I glance sidelong at him. “She’s not exactly subtle about it.”

He doesn’t return the gesture, continuing to stare at the wall in front of us. Never leaning one way or the other. “I wish there were some middle ground.”

A place where our names and our blood and our pasts don’t matter. A place without weight. A place that has never been and will never exist.

“Good night, Tiberias.”

Hissing, he clenches a fist. “I really need you to stop calling me that.”

And I really need you.

I turn and walk toward my room, my footsteps echoing and alone.

 

 

SEVENTEEN


Iris


Archeon will never be my home.

Not because of the location, the size of the city, the lack of shrines and temples, or even my bone-deep, inborn disdain for Nortans. None of those things weigh as much as the emptiness I feel without my family at my side.

It is a hole I try to fill with training, prayer, and my other queenly duties, boring as some of them might be. But all are necessary. The most important is to stay in fighting shape. It would be easy to soften in my apartments of silk and velvet, waited on by Red servants tripping over themselves to bring me anything I want. It was the same in the Lakelands, but I never wanted to find solace in food and alcohol the way I do here. My training sessions also set a good balance, so I don’t fall into the trap so many royals and nobles find themselves in. A trap Maven baits well. Many of the lords and ladies still supporting his reign seem more preoccupied with his parties and feasts than they are with the wolves at the door. Idiots.

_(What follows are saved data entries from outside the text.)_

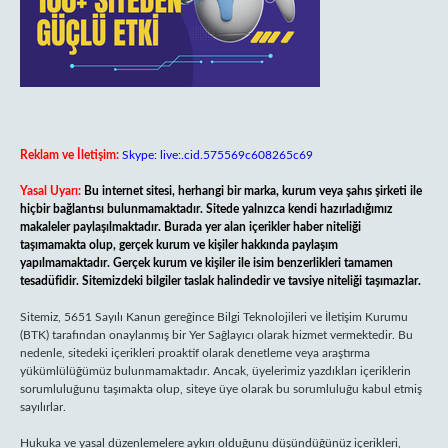
Reklam ve İletişim:
Skype: live:.cid.575569c608265c69
Yasal Uyarı:
Bu internet sitesi, herhangi bir marka, kurum veya şahıs şirketi ile
hiçbir bağlantısı bulunmamaktadır. Sitede yalnızca kendi hazırladığımız
makaleler paylaşılmaktadır. Burada yer alan içerikler haber niteliği
taşımamakta olup, gerçek kurum ve kişiler hakkında paylaşım
yapılmamaktadır. Gerçek kurum ve kişiler ile isim benzerlikleri tamamen
tesadüfidir. Sitemizdeki bilgiler taslak halindedir ve tavsiye niteliği taşımazlar.
Sitemiz, 5651 Sayılı Kanun gereğince Bilgi Teknolojileri ve İletişim Kurumu
(BTK) tarafından onaylanmış bir Yer Sağlayıcı olarak hizmet vermektedir. Bu
nedenle, sitedeki içerikleri proaktif olarak denetleme veya araştırma
yükümlülüğümüz bulunmamaktadır. Ancak, üyelerimiz yazdıkları içeriklerin
sorumluluğunu taşımakta olup, siteye üye olarak bu sorumluluğu kabul etmiş
sayılırlar.
Hukuka ve yasal düzenlemelere aykırı olduğunu düşündüğünüz içerikleri,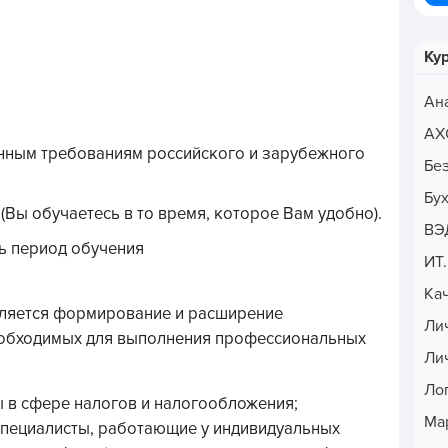
Ку
Ан
АХ
нным требованиям российского и зарубежного
Бе
Бу
Вы обучаетесь в то время, которое Вам удобно).
ВЭ
ь период обучения
ИТ
Ка
ляется формирование и расширение
Ли
еобходимых для выполнения профессиональных
Ли
Ло
 в сфере налогов и налогообложения;
Ма
специалисты, работающие у индивидуальных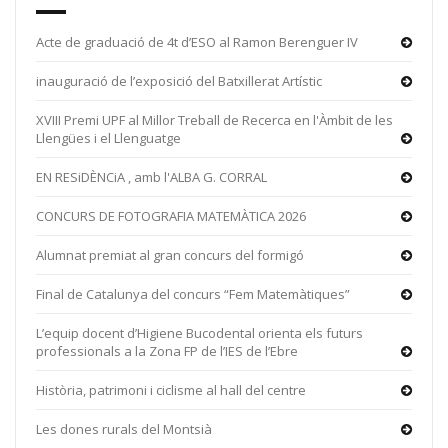
Acte de graduació de 4t d’ESO al Ramon Berenguer IV
inauguració de l’exposició del Batxillerat Artístic
XVIII Premi UPF al Millor Treball de Recerca en l'Àmbit de les
Llengües i el Llenguatge
EN RESiDÈNCiA , amb l'ALBA G. CORRAL
CONCURS DE FOTOGRAFIA MATEMÀTICA 2026
Alumnat premiat al gran concurs del formigó
Final de Catalunya del concurs “Fem Matemàtiques”
L’equip docent d’Higiene Bucodental orienta els futurs
professionals a la Zona FP de l’IES de l’Ebre
Història, patrimoni i ciclisme al hall del centre
Les dones rurals del Montsià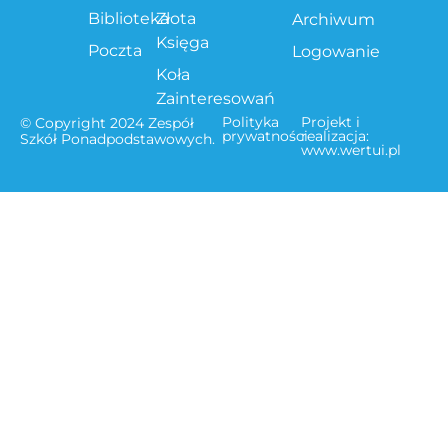
Biblioteka
Złota
Archiwum
Księga
Poczta
Logowanie
Koła
Zainteresowań
Polityka
Projekt i
© Copyright 2024 Zespół
prywatności
realizacja:
Szkół Ponadpodstawowych.
www.wertui.pl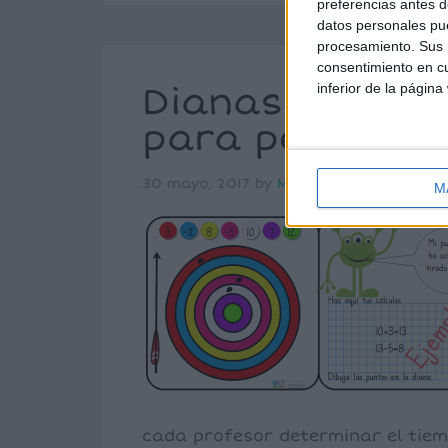
preferencias antes d
datos personales pue
procesamiento. Sus p
consentimiento en cu
Dianas de cálcu
inferior de la página
para pensar y 
30 mayo, 2017
by
Mª Carmen Pérez
D
M
cada profesor determinar el tiemp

Prayer is more difficult to come by in this godless country. There are no temples in Archeon that I know of, and the shrine I demanded be built for me here is small, a glorified closet tucked away in my apartments. Not that I need much space to commune with my nameless gods. But in the heat of high summer, the little room crowded with worn faces is hardly comfortable—even with my abilities circulating cool moisture through the air. I try to pray elsewhere, or at least feel my gods as the days pass, but it grows more difficult the longer I’m away from home. If I can’t hear them, can they hear me?

Am I infinitely alone?

I suppose that is easier. I want no connection to Norta. Nothing to tie me to this place when Maven’s brother overthrows him, unless my mother does it first.